Zero Net Energy Buildings:
Throughout 2019, NCBPA garnered strong support from members, advocates and partners on establishing a pathway for North Carolina to require zero net energy new construction homes and buildings by 2042, a goal that we pushed to include in the 2019 NC Energy Efficiency Roadmap and, partially, in the 2019 NC Clean Energy Plan. Late in 2019, NCBPA began working with the nation’s leading nonprofit organization working on zero net energy buildings, the New Buildings Institute, and also signed partnership agreements with PHIUS and USGBC. Along with other partners, NCBPA and these organizations will offer educational events, create new resources and advocate for policy and code changes that will slowly place North Carolina on a pathway to requiring zero net energy new homes and buildings by 2042.
Activities Underway in 2020:
NCBPA is already working on a variety of elements that will support this pathway, including:
- Incorporating renewable energy, energy storage and electric vehicle “ready” requirements in the state’s next 2024 codes for commercial and residential buildings.
- Requiring that all new buildings receive an inspection, verification or rating by a qualified code official or approved third party that ensures functional energy code compliance to the current state code.
- Ensuring that all code stakeholders – Code Council members, code officials and other state employees that play a role in code – understand and act on increasing the energy efficiency of North Carolina’s codes.

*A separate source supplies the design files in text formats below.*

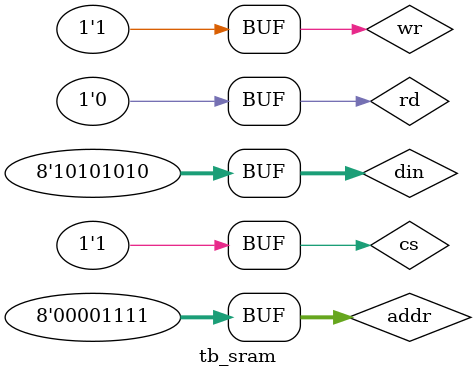
<source format=v>
`include "sram.v"
module tb_sram();
	// define signals
	reg [7:0] din;
	reg [7:0] addr;
	reg wr, rd, cs;
	wire [7:0] dout;
	//initial module
	initial
	begin
		cs = 1'b1;
		wr = 1'b0;
		rd = 1'b1;
		addr = 8'b0000_1111;
		din = 8'b1010_1010;
		#1 rd = 1'b0;
		#1 rd = 1'b1;
		#1 wr = 1'b1;
		#1 rd = 1'b0;
		
	end			   
	// example of sram
	sram example(dout, din, addr, wr, rd, cs);
	// monitor the process
	initial $monitor("it's at time %d, din=%b, ", $time, din, 
	"cs=%b, wr=%b, rd=%b, addr=%b, dout=%b", cs, wr, rd, addr, dout);
endmodule
		
		
</source>
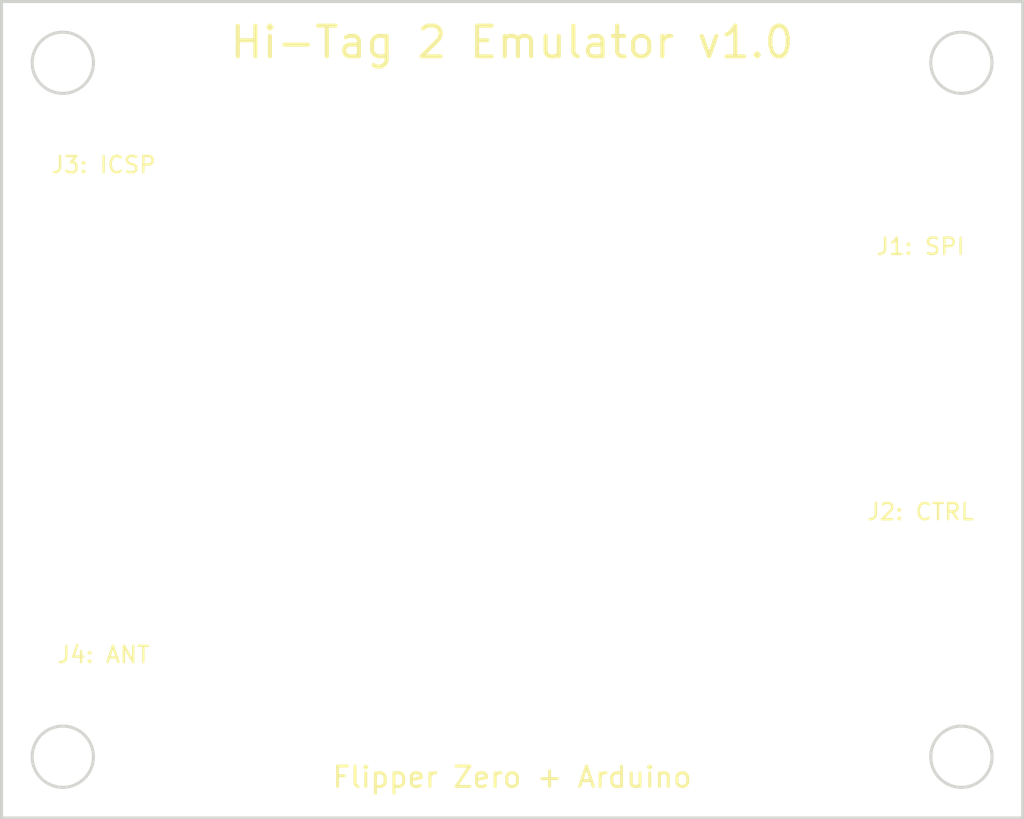
<source format=kicad_pcb>
(kicad_pcb
  (version 20231120)
  (generator "pcbnew")
  (generator_version "9.0")
  (general
    (thickness 1.6)
    (legacy_teardrops no)
  )
  (paper "A4")
  (title_block
    (title "Hi-Tag 2 Emulator")
    (date "2025-12-25")
    (rev "1.0")
    (company "Flipper Zero + Arduino Integration")
    (comment 1 "50mm x 40mm - 2 Layer PCB")
  )
  (layers
    (0 "F.Cu" signal)
    (31 "B.Cu" signal)
    (32 "B.Adhes" user "B.Adhesive")
    (33 "F.Adhes" user "F.Adhesive")
    (34 "B.Paste" user)
    (35 "F.Paste" user)
    (36 "B.SilkS" user "B.Silkscreen")
    (37 "F.SilkS" user "F.Silkscreen")
    (38 "B.Mask" user)
    (39 "F.Mask" user)
    (40 "Dwgs.User" user "User.Drawings")
    (41 "Cmts.User" user "User.Comments")
    (42 "Eco1.User" user "User.Eco1")
    (43 "Eco2.User" user "User.Eco2")
    (44 "Edge.Cuts" user)
    (45 "Margin" user)
    (46 "B.CrtYd" user "B.Courtyard")
    (47 "F.CrtYd" user "F.Courtyard")
    (48 "B.Fab" user)
    (49 "F.Fab" user)
  )
  (setup
    (pad_to_mask_clearance 0)
    (allow_soldermask_bridges_in_footprints no)
    (pcbplotparams
      (layerselection 0x00010fc_ffffffff)
      (plot_on_all_layers_selection 0x0000000_00000000)
      (disableapertmacros no)
      (usegerberextensions no)
      (usegerberattributes yes)
      (usegerberadvancedattributes yes)
      (creategerberjobfile yes)
      (dashed_line_dash_ratio 12.000000)
      (dashed_line_gap_ratio 3.000000)
      (svgprecision 4)
      (plotframeref no)
      (viasonmask no)
      (mode 1)
      (useauxorigin no)
      (hpglpennumber 1)
      (hpglpenspeed 20)
      (hpglpendiameter 15.000000)
      (pdf_front_fp_property_popups yes)
      (pdf_back_fp_property_popups yes)
      (dxfpolygonmode yes)
      (dxfimperialunits yes)
      (dxfusepcbnewfont yes)
      (psnegative no)
      (psa4output no)
      (plotreference yes)
      (plotvalue yes)
      (plotfptext yes)
      (plotinvisibletext no)
      (sketchpadsonfab no)
      (subtractmaskfromsilk no)
      (outputformat 1)
      (mirror no)
      (drillshape 1)
      (scaleselection 1)
      (outputdirectory "gerbers/")
    )
  )
  (net 0 "")
  (net 1 "GND")
  (net 2 "VIN")
  (net 3 "3V3")
  (net 4 "MCLR")
  (net 5 "OSC1")
  (net 6 "OSC2")
  (net 7 "VCAP")
  (net 8 "SPI_MOSI")
  (net 9 "MOSI")
  (net 10 "MISO")
  (net 11 "SPI_SCK")
  (net 12 "SCK")
  (net 13 "CS")
  (net 14 "TX_EN")
  (net 15 "IRQ")
  (net 16 "RF_OUT")
  (net 17 "RF_IN")
  (net 18 "OPAMP_IN")
  (net 19 "OPAMP_OUT")
  (net 20 "OPAMP_FB")
  (net 21 "COIL_SENSE")
  (net 22 "STATUS1")
  (net 23 "LED1_K")
  (net 24 "STATUS2")
  (net 25 "LED2_K")
  (net 26 "PGD")
  (net 27 "PGC")

  (gr_rect
    (start 0 0)
    (end 50 40)
    (stroke (width 0.15) (type solid))
    (fill none)
    (layer "Edge.Cuts")
  )

  (gr_circle
    (center 3 3)
    (end 4.5 3)
    (stroke (width 0.15) (type solid))
    (fill none)
    (layer "Edge.Cuts")
  )
  (gr_circle
    (center 47 3)
    (end 48.5 3)
    (stroke (width 0.15) (type solid))
    (fill none)
    (layer "Edge.Cuts")
  )
  (gr_circle
    (center 3 37)
    (end 4.5 37)
    (stroke (width 0.15) (type solid))
    (fill none)
    (layer "Edge.Cuts")
  )
  (gr_circle
    (center 47 37)
    (end 48.5 37)
    (stroke (width 0.15) (type solid))
    (fill none)
    (layer "Edge.Cuts")
  )

  (gr_text "Hi-Tag 2 Emulator v1.0"
    (at 25 2)
    (layer "F.SilkS")
    (effects (font (size 1.5 1.5) (thickness 0.2)))
  )
  (gr_text "Flipper Zero + Arduino"
    (at 25 38)
    (layer "F.SilkS")
    (effects (font (size 1 1) (thickness 0.15)))
  )

  (gr_text "J1: SPI"
    (at 45 12)
    (layer "F.SilkS")
    (effects (font (size 0.8 0.8) (thickness 0.12)))
  )
  (gr_text "J2: CTRL"
    (at 45 25)
    (layer "F.SilkS")
    (effects (font (size 0.8 0.8) (thickness 0.12)))
  )
  (gr_text "J3: ICSP"
    (at 5 8)
    (layer "F.SilkS")
    (effects (font (size 0.8 0.8) (thickness 0.12)))
  )
  (gr_text "J4: ANT"
    (at 5 32)
    (layer "F.SilkS")
    (effects (font (size 0.8 0.8) (thickness 0.12)))
  )

)

</source>
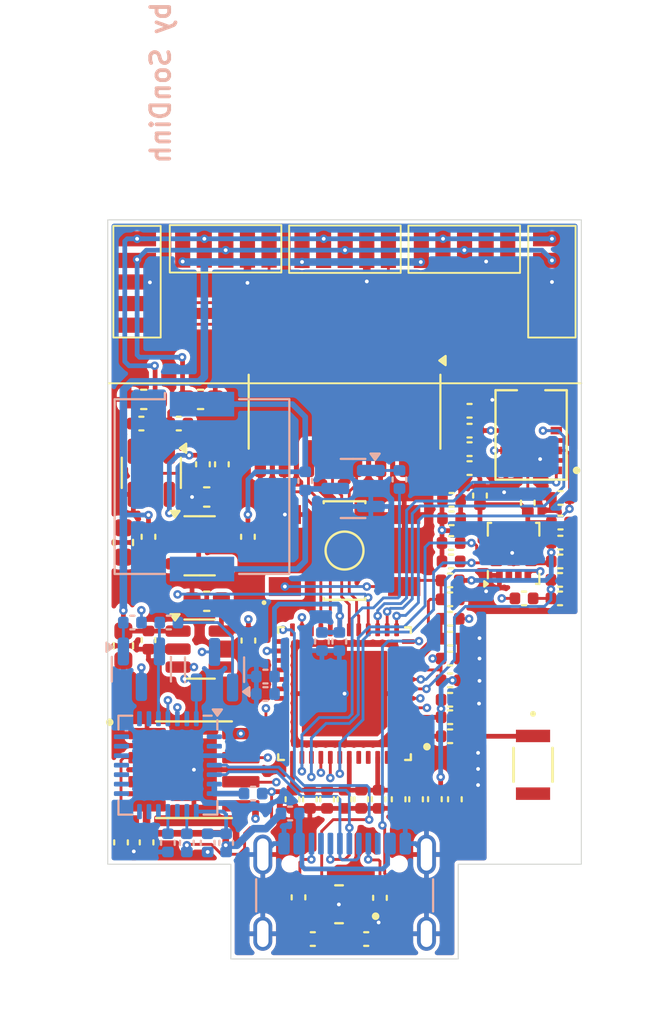
<source format=kicad_pcb>
(kicad_pcb
	(version 20241229)
	(generator "pcbnew")
	(generator_version "9.0")
	(general
		(thickness 1.6)
		(legacy_teardrops no)
	)
	(paper "A4")
	(title_block
		(title "MyoBand_Main")
		(rev "0.0.1")
		(comment 1 "Design by Đinh Quang Sơn")
	)
	(layers
		(0 "F.Cu" signal)
		(4 "In1.Cu" power)
		(6 "In2.Cu" power)
		(2 "B.Cu" signal)
		(9 "F.Adhes" user "F.Adhesive")
		(11 "B.Adhes" user "B.Adhesive")
		(13 "F.Paste" user)
		(15 "B.Paste" user)
		(5 "F.SilkS" user "F.Silkscreen")
		(7 "B.SilkS" user "B.Silkscreen")
		(1 "F.Mask" user)
		(3 "B.Mask" user)
		(17 "Dwgs.User" user "User.Drawings")
		(19 "Cmts.User" user "User.Comments")
		(21 "Eco1.User" user "User.Eco1")
		(23 "Eco2.User" user "User.Eco2")
		(25 "Edge.Cuts" user)
		(27 "Margin" user)
		(31 "F.CrtYd" user "F.Courtyard")
		(29 "B.CrtYd" user "B.Courtyard")
		(35 "F.Fab" user)
		(33 "B.Fab" user)
	)
	(setup
		(stackup
			(layer "F.SilkS"
				(type "Top Silk Screen")
			)
			(layer "F.Paste"
				(type "Top Solder Paste")
			)
			(layer "F.Mask"
				(type "Top Solder Mask")
				(thickness 0.01)
			)
			(layer "F.Cu"
				(type "copper")
				(thickness 0.035)
			)
			(layer "dielectric 1"
				(type "prepreg")
				(thickness 0.1)
				(material "FR4")
				(epsilon_r 4.5)
				(loss_tangent 0.02)
			)
			(layer "In1.Cu"
				(type "copper")
				(thickness 0.035)
			)
			(layer "dielectric 2"
				(type "core")
				(thickness 1.24)
				(material "FR4")
				(epsilon_r 4.5)
				(loss_tangent 0.02)
			)
			(layer "In2.Cu"
				(type "copper")
				(thickness 0.035)
			)
			(layer "dielectric 3"
				(type "prepreg")
				(thickness 0.1)
				(material "FR4")
				(epsilon_r 4.5)
				(loss_tangent 0.02)
			)
			(layer "B.Cu"
				(type "copper")
				(thickness 0.035)
			)
			(layer "B.Mask"
				(type "Bottom Solder Mask")
				(thickness 0.01)
			)
			(layer "B.Paste"
				(type "Bottom Solder Paste")
			)
			(layer "B.SilkS"
				(type "Bottom Silk Screen")
			)
			(copper_finish "None")
			(dielectric_constraints no)
		)
		(pad_to_mask_clearance 0)
		(allow_soldermask_bridges_in_footprints no)
		(tenting front back)
		(grid_origin 140.15 98.425)
		(pcbplotparams
			(layerselection 0x00000000_00000000_55555555_5755f5ff)
			(plot_on_all_layers_selection 0x00000000_00000000_00000000_00000000)
			(disableapertmacros no)
			(usegerberextensions no)
			(usegerberattributes yes)
			(usegerberadvancedattributes yes)
			(creategerberjobfile yes)
			(dashed_line_dash_ratio 12.000000)
			(dashed_line_gap_ratio 3.000000)
			(svgprecision 4)
			(plotframeref no)
			(mode 1)
			(useauxorigin no)
			(hpglpennumber 1)
			(hpglpenspeed 20)
			(hpglpendiameter 15.000000)
			(pdf_front_fp_property_popups yes)
			(pdf_back_fp_property_popups yes)
			(pdf_metadata yes)
			(pdf_single_document no)
			(dxfpolygonmode yes)
			(dxfimperialunits yes)
			(dxfusepcbnewfont yes)
			(psnegative no)
			(psa4output no)
			(plot_black_and_white yes)
			(sketchpadsonfab no)
			(plotpadnumbers no)
			(hidednponfab no)
			(sketchdnponfab yes)
			(crossoutdnponfab yes)
			(subtractmaskfromsilk no)
			(outputformat 1)
			(mirror no)
			(drillshape 1)
			(scaleselection 1)
			(outputdirectory "")
		)
	)
	(net 0 "")
	(net 1 "Net-(AE1-Pad1)")
	(net 2 "Net-(BZ1--)")
	(net 3 "+3.3V")
	(net 4 "/EN")
	(net 5 "GND")
	(net 6 "Net-(D2-VDD)")
	(net 7 "VIN")
	(net 8 "/BAT_SENS")
	(net 9 "+VBAT")
	(net 10 "+3.3v_A")
	(net 11 "Net-(U16-C_{FLY-})")
	(net 12 "Net-(U16-C_{FLY+})")
	(net 13 "-3.3v_A")
	(net 14 "/BUTTON")
	(net 15 "/LED")
	(net 16 "unconnected-(D2-DO-Pad1)")
	(net 17 "VBUS")
	(net 18 "Net-(J1-CC2)")
	(net 19 "/DP")
	(net 20 "unconnected-(J1-SBU2-PadB8)")
	(net 21 "/DN")
	(net 22 "Net-(J1-CC1)")
	(net 23 "unconnected-(J1-SBU1-PadA8)")
	(net 24 "Net-(MK1-L{slash}R)")
	(net 25 "/MIC_EN")
	(net 26 "/MIC_SD")
	(net 27 "/MIC_WS")
	(net 28 "/MIC_SCK")
	(net 29 "/RTS")
	(net 30 "Net-(Q1-B)")
	(net 31 "/DTR")
	(net 32 "Net-(Q2-B)")
	(net 33 "/GPIO00")
	(net 34 "Net-(Q3-B)")
	(net 35 "Net-(U1-LNA_IN)")
	(net 36 "Net-(U2-VDD)")
	(net 37 "Net-(U2-~{RST})")
	(net 38 "Net-(U2-VBUS)")
	(net 39 "Net-(U2-~{SUSPEND})")
	(net 40 "/SCL")
	(net 41 "/SDA")
	(net 42 "/SPI_CS")
	(net 43 "/LED_EN")
	(net 44 "Net-(U6-PROG)")
	(net 45 "/CHARGER_DET")
	(net 46 "/BUZZER")
	(net 47 "unconnected-(U1-NC-Pad48)")
	(net 48 "unconnected-(U1-IO2-Pad22)")
	(net 49 "/STD_BAT")
	(net 50 "unconnected-(U1-SD2{slash}IO9-Pad28)")
	(net 51 "/SPI_MISO")
	(net 52 "unconnected-(U1-NC-Pad25)")
	(net 53 "unconnected-(U1-NC-Pad44)")
	(net 54 "/UART0_RX")
	(net 55 "unconnected-(U1-CMD{slash}IO11-Pad30)")
	(net 56 "unconnected-(U1-NC-Pad36)")
	(net 57 "/SPI_MOSI")
	(net 58 "unconnected-(U1-CLK{slash}IO6-Pad31)")
	(net 59 "unconnected-(U1-SD3{slash}IO10-Pad29)")
	(net 60 "unconnected-(U1-NC-Pad47)")
	(net 61 "unconnected-(U1-NC-Pad35)")
	(net 62 "/UART0_TX")
	(net 63 "unconnected-(U1-IO20-Pad27)")
	(net 64 "unconnected-(U1-NC-Pad45)")
	(net 65 "unconnected-(U1-SD0{slash}IO7-Pad32)")
	(net 66 "/CHR_BAT")
	(net 67 "/SPI_CLK")
	(net 68 "/LDO_CE")
	(net 69 "unconnected-(U1-SD1{slash}IO8-Pad33)")
	(net 70 "unconnected-(U2-SUSPEND-Pad12)")
	(net 71 "unconnected-(U2-~{CTS}-Pad23)")
	(net 72 "unconnected-(U2-GPIO.6-Pad20)")
	(net 73 "unconnected-(U2-~{DCD}-Pad1)")
	(net 74 "unconnected-(U2-CHREN-Pad13)")
	(net 75 "unconnected-(U2-CHR1-Pad14)")
	(net 76 "unconnected-(U2-~{WAKEUP}{slash}GPIO.3-Pad16)")
	(net 77 "unconnected-(U2-GPIO.5-Pad21)")
	(net 78 "unconnected-(U2-GPIO.4-Pad22)")
	(net 79 "unconnected-(U2-CHR0-Pad15)")
	(net 80 "unconnected-(U2-RS485{slash}GPIO.2-Pad17)")
	(net 81 "unconnected-(U2-~{RI}{slash}CLK-Pad2)")
	(net 82 "unconnected-(U2-~{TXT}{slash}GPIO.0-Pad19)")
	(net 83 "unconnected-(U2-~{RXT}{slash}GPIO.1-Pad18)")
	(net 84 "unconnected-(U2-~{DSR}-Pad27)")
	(net 85 "unconnected-(U2-NC-Pad10)")
	(net 86 "unconnected-(U3-NC-Pad11)")
	(net 87 "unconnected-(U3-NC-Pad10)")
	(net 88 "unconnected-(U3-SCX-Pad3)")
	(net 89 "unconnected-(U3-INT2-Pad9)")
	(net 90 "unconnected-(U3-SDX-Pad2)")
	(net 91 "/INT1_ACC")
	(net 92 "/ADC_CH5")
	(net 93 "/ADC_CH4")
	(net 94 "/ADC_CH7")
	(net 95 "/ADC_CH6")
	(net 96 "/ADC_CH1")
	(net 97 "/ADC_CH3")
	(net 98 "unconnected-(U4-CH2-Pad3)")
	(net 99 "/ADC_CH0")
	(net 100 "unconnected-(U5-NC-Pad4)")
	(net 101 "unconnected-(U15-NC-Pad4)")
	(footprint "Capacitor_SMD:C_0402_1005Metric" (layer "F.Cu") (at 142.3 81.15 -90))
	(footprint "Capacitor_SMD:C_0402_1005Metric" (layer "F.Cu") (at 164.0425 82.45))
	(footprint "Capacitor_SMD:C_0402_1005Metric" (layer "F.Cu") (at 157.42 94.995 -90))
	(footprint "Capacitor_SMD:C_0402_1005Metric" (layer "F.Cu") (at 164.05 80.4))
	(footprint "Capacitor_SMD:C_0402_1005Metric" (layer "F.Cu") (at 150.975 102.375 180))
	(footprint "Capacitor_SMD:C_0402_1005Metric" (layer "F.Cu") (at 150.82 95 -90))
	(footprint "Capacitor_SMD:C_0402_1005Metric" (layer "F.Cu") (at 158.225 83.45 180))
	(footprint "Capacitor_SMD:C_0402_1005Metric" (layer "F.Cu") (at 159.25 77.525))
	(footprint "Capacitor_SMD:C_0402_1005Metric" (layer "F.Cu") (at 143.9 75.175))
	(footprint "Capacitor_SMD:C_0402_1005Metric" (layer "F.Cu") (at 147.575 86.625 -90))
	(footprint "Capacitor_SMD:C_0402_1005Metric" (layer "F.Cu") (at 164.05 79.1 180))
	(footprint "Package_TO_SOT_SMD:SOT-23-5" (layer "F.Cu") (at 145 87.075))
	(footprint "Capacitor_SMD:C_0402_1005Metric" (layer "F.Cu") (at 155.505 95 -90))
	(footprint "Capacitor_SMD:C_0402_1005Metric" (layer "F.Cu") (at 147.55 81.15 -90))
	(footprint "Capacitor_SMD:C_0402_1005Metric" (layer "F.Cu") (at 158.225 89.75))
	(footprint "Pad:Pad 5" (layer "F.Cu") (at 141.45 67.735 -90))
	(footprint "Capacitor_SMD:C_0603_1608Metric" (layer "F.Cu") (at 140.975 86.9 -90))
	(footprint "Capacitor_SMD:C_0402_1005Metric" (layer "F.Cu") (at 158.225 85.475 180))
	(footprint "Capacitor_SMD:C_0603_1608Metric" (layer "F.Cu") (at 145.375 84.55 180))
	(footprint "Package_LGA:LGA-14_3x2.5mm_P0.5mm_LayoutBorder3x4y" (layer "F.Cu") (at 161.575 82.025 90))
	(footprint "Capacitor_SMD:C_0402_1005Metric" (layer "F.Cu") (at 158.225 90.67))
	(footprint "RFECA3216060A1T:ANT_16060A1T_WAL" (layer "F.Cu") (at 162.6 93.181 -90))
	(footprint "Capacitor_SMD:C_0402_1005Metric" (layer "F.Cu") (at 156.425 95 -90))
	(footprint "Capacitor_SMD:C_0402_1005Metric" (layer "F.Cu") (at 158.225 86.525))
	(footprint "Capacitor_SMD:C_0402_1005Metric" (layer "F.Cu") (at 152.65 95 -90))
	(footprint "Capacitor_SMD:C_0402_1005Metric" (layer "F.Cu") (at 159.25 75.55 180))
	(footprint "Capacitor_SMD:C_0402_1005Metric" (layer "F.Cu") (at 142.3 86.6 -90))
	(footprint "Capacitor_SMD:C_0402_1005Metric" (layer "F.Cu") (at 162.125 84.4))
	(footprint "Package_SO:SOIC-16_3.9x9.9mm_P1.27mm" (layer "F.Cu") (at 152.65 74.55 -90))
	(footprint "Capacitor_SMD:C_0402_1005Metric" (layer "F.Cu") (at 158.225 84.45))
	(footprint "Capacitor_SMD:C_0402_1005Metric" (layer "F.Cu") (at 158.225 91.675 180))
	(footprint "Capacitor_SMD:C_0402_1005Metric" (layer "F.Cu") (at 158.3 80.175))
	(footprint "Capacitor_SMD:C_0603_1608Metric" (layer "F.Cu") (at 142.05 73.9 180))
	(footprint "Capacitor_SMD:C_0402_1005Metric" (layer "F.Cu") (at 150.22 100.175 90))
	(footprint "Capacitor_SMD:C_0402_1005Metric" (layer "F.Cu") (at 146.175 77.325 -90))
	(footprint "Capacitor_SMD:C_0402_1005Metric" (layer "F.Cu") (at 159.25 76.525))
	(footprint "Capacitor_SMD:C_0402_1005Metric" (layer "F.Cu") (at 164.025 83.425))
	(footprint "INMP441ACEZ_R7:MIC_INMP441ACEZ-R7" (layer "F.Cu") (at 162.5 75.775 -90))
	(footprint "WS2812B2020:LED_WS2812B2020" (layer "F.Cu") (at 152.3595 100.54 180))
	(footprint "Capacitor_SMD:C_0402_1005Metric" (layer "F.Cu") (at 154.45 95 -90))
	(footprint "Capacitor_SMD:C_0402_1005Metric"
		(layer "F.Cu")
		(uuid "851baaff-dac9-46ce-80b3-de83406debcb")
		(at 158.225 87.575)
		(descr "Capacitor SMD 0402 (1005 Metric), square (rectangular) end terminal, IPC_7351 nominal, (Body size source: IPC-SM-782 page 76, https://www.pcb-3d.com/wordpress/wp-content/uploads/ipc-sm-782a_amendment_1_and_2.pdf), generated with kicad-footprint-generator")
		(tags "capacitor")
		(property "Reference" "C1"
			(at 0 -1.16 0)
			(layer "F.SilkS")
			(hide yes)
			(uuid "d9a216e5-7e23-4e35-90ad-72cb9dfebdd2")
			(effects
				(font
					(size 1 1)
					(thickness 0.15)
				)
			)
		)
		(property "Value" "1uF"
			(at 0 1.16 0)
			(layer "F.Fab")
			(uuid "d10e4e80-f06c-448e-af29-d16279db8ae9")
			(effects
				(font
					(size 1 1)
					(thickness 0.15)
				)
			)
		)
		(property "Datasheet" ""
			(at 0 0 0)
			(unlocked yes)
			(layer "F.Fab")
			(hide yes)
			(uuid "526a4650-99b7-40d4-8c0b-a51d529fad9e")
			(effects
				(font
					(size 1.27 1.27)
					(thickness 0.15)
				)
			)
		)
		(property "Description" "Unpolarized capacitor"
			(at 0 0 0)
			(unlocked yes)
			(layer "F.Fab")
			(hide yes)
			(uuid "db7bc42a-72fd-4504-882c-61903d13e443")
			(effects
				(font
					(size 1.27 1.27)
					(thickness 0.15)
				)
			)
		)
		(property ki_fp_filters "C_*")
		(path "/7c736d7d-031a-42d3-a766-0c55d0c3ea49")
		(sheetname "Root")
		(sheetfile "myoband_main.kicad_sch")
		(attr smd)
		(fp_line
			(start -0.107836 -0.36)
			(end 0.107836 -0.36)
			(stroke
				(width 0.12)
				(type solid)
			)
			(layer "F.SilkS")
			(uuid "f5d237cf-c770-42dc-bebf-94ed81fcd449")
		)
		(fp_line
			(start -0.107836 0.36)
			(end 0.107836 0.36)
			(stroke
				(width 0.12)
				(type solid)
			)
			(layer "F.SilkS")
			(uuid "849e6573-0cc6-4e7a-9b6a-401c9cad186d")
		)
		(fp_line
			(start -0.91 -0.46)
			(end 0.91 -0.46)
			(stroke
				(width 0.05)
				(type solid)
			)
			(layer "F.CrtYd")
			(uuid "15691c28-1fcb-4517-9dad-0741293c4e7e")
		)
		(fp_line
			(start -0.91 0.46)
			(end -0.91 -0.46)
			(stroke
				(width 0
... [1095746 chars truncated]
</source>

- Advocating for the state’s current residential building code cycle to be changed from six years back to three years (commercial is currently three years) and aligning our state code with increasingly stringent national and international standards.
- Incorporating the use of Passive House design and construction principles and certifications into North Carolina’s residential and commercial building code requirements.
- Requiring energy ratings on all new residential units and full building commissioning for all commercial buildings.
- Standardizing how energy information is collected, reported and made visible to the market beyond energy consumption alone. Efforts to incorporate “the total cost of ownership” and measure-level life cycle costs into new and existing resources will help align the private buildings market with state goals to reduce carbon emissions, increase adoption of electric vehicles and decrease energy and water usage by 40% and 30% respectively through Governor Cooper’s Executive Order #80.
- Promoting net zero energy projects from member companies to help educate and inform consumers, architects, builders and industry stakeholders.